#### Tarea:
Reproduce el tramo del material que empieza en la línea que contiene "the higher the" y termina en la que contiene "### Confusion matrix", ambas incluidas, cambiando "value" por "number" y sin alterar nada más.

#### Extractos de datos:
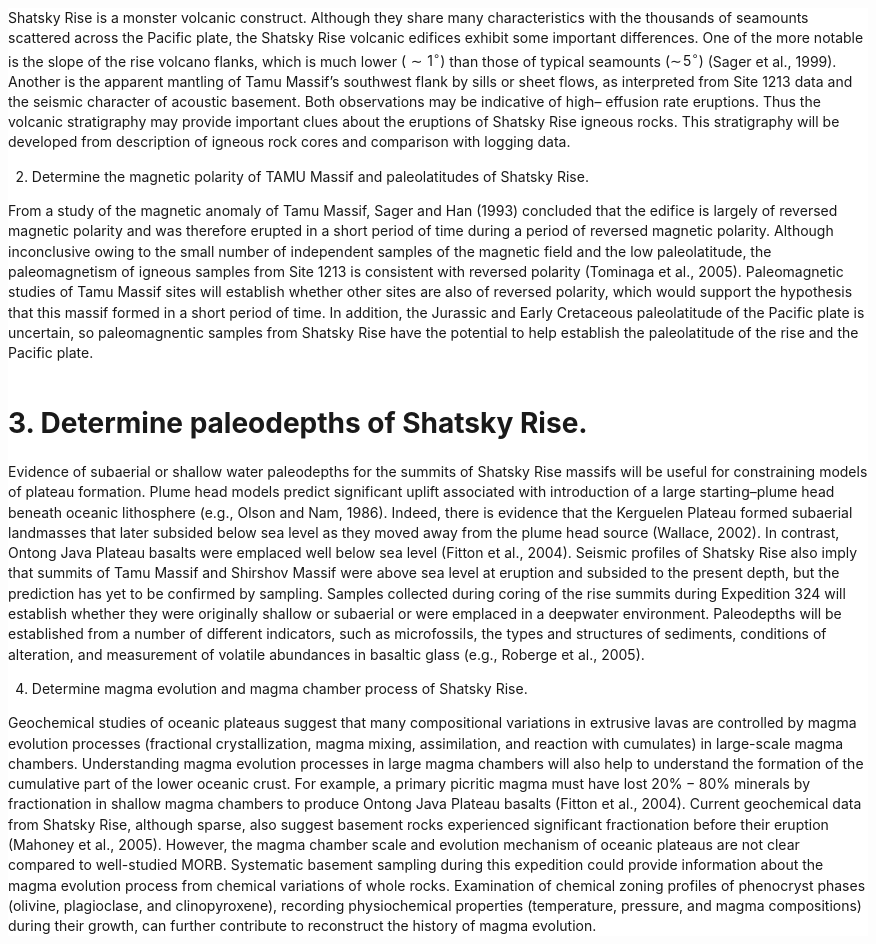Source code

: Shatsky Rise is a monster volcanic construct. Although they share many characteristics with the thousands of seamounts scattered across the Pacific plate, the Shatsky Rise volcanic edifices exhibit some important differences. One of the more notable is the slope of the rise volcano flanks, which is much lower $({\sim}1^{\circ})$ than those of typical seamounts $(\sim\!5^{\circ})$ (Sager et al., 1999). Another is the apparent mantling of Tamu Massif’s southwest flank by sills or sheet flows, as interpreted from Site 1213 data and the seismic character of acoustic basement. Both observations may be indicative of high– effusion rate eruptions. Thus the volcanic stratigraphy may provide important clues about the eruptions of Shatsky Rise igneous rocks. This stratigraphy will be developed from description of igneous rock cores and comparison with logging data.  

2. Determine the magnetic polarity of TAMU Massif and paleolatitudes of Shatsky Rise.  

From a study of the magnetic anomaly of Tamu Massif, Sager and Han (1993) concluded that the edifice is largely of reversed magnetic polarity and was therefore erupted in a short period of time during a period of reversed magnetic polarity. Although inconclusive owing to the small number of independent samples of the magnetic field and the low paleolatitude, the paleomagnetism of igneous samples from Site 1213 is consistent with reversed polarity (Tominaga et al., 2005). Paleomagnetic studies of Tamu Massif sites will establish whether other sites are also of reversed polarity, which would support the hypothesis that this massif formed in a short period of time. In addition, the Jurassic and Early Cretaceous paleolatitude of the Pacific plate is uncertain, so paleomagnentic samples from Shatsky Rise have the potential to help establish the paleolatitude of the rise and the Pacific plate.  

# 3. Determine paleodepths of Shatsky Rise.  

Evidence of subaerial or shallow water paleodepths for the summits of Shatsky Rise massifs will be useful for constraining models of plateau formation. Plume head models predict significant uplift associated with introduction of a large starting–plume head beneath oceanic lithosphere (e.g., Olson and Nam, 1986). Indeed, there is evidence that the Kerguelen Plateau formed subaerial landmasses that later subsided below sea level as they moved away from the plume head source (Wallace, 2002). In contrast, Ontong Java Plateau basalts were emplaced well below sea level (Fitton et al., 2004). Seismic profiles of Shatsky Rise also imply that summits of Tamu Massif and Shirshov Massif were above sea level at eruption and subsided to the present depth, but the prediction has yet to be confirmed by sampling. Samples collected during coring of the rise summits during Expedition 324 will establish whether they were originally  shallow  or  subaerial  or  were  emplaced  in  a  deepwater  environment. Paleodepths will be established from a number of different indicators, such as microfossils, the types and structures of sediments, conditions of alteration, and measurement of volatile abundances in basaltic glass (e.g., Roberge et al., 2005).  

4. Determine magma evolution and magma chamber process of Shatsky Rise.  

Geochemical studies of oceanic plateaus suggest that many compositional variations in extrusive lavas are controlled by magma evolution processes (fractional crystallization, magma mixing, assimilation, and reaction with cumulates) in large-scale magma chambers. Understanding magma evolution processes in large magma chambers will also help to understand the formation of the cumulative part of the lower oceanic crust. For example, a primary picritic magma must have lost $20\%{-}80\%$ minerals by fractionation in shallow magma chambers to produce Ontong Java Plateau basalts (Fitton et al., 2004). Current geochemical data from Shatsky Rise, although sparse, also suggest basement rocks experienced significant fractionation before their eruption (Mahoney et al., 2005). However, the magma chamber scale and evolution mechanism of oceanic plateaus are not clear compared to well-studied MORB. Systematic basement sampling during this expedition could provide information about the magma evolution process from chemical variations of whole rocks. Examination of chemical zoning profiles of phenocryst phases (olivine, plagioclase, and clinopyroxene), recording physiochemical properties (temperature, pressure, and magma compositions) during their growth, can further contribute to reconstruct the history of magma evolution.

--

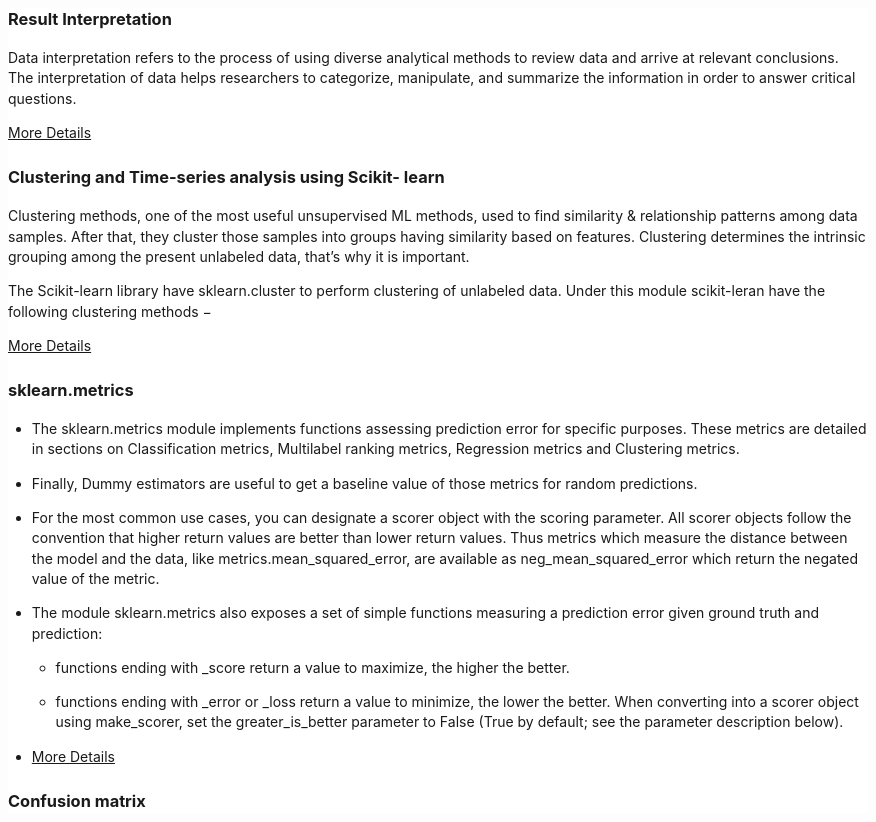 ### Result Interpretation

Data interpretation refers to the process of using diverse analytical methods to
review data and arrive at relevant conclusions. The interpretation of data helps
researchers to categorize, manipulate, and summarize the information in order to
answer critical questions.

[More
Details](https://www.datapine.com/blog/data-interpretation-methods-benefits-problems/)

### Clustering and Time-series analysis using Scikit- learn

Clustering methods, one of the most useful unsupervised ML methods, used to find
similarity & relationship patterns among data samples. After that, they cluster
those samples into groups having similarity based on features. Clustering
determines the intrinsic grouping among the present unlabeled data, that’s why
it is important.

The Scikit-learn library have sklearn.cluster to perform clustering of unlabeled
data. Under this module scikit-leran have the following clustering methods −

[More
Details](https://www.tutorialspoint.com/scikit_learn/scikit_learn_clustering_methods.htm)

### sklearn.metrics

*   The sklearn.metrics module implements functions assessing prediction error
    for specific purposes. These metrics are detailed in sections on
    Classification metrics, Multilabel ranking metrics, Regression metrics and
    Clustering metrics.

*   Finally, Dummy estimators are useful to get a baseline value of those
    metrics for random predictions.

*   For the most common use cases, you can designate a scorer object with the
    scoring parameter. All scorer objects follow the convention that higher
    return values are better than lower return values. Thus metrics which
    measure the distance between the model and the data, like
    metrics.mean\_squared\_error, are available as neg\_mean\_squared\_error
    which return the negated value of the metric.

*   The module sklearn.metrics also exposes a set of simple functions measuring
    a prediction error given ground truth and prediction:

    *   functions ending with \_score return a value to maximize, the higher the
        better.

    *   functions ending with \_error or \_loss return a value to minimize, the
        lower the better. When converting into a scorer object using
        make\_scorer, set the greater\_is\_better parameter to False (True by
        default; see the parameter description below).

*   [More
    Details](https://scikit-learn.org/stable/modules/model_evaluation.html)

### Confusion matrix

#### Respuesta:
    *   functions ending with \_score return a number to maximize, the higher the
        better.

    *   functions ending with \_error or \_loss return a number to minimize, the
        lower the better. When converting into a scorer object using
        make\_scorer, set the greater\_is\_better parameter to False (True by
        default; see the parameter description below).

*   [More
    Details](https://scikit-learn.org/stable/modules/model_evaluation.html)

### Confusion matrix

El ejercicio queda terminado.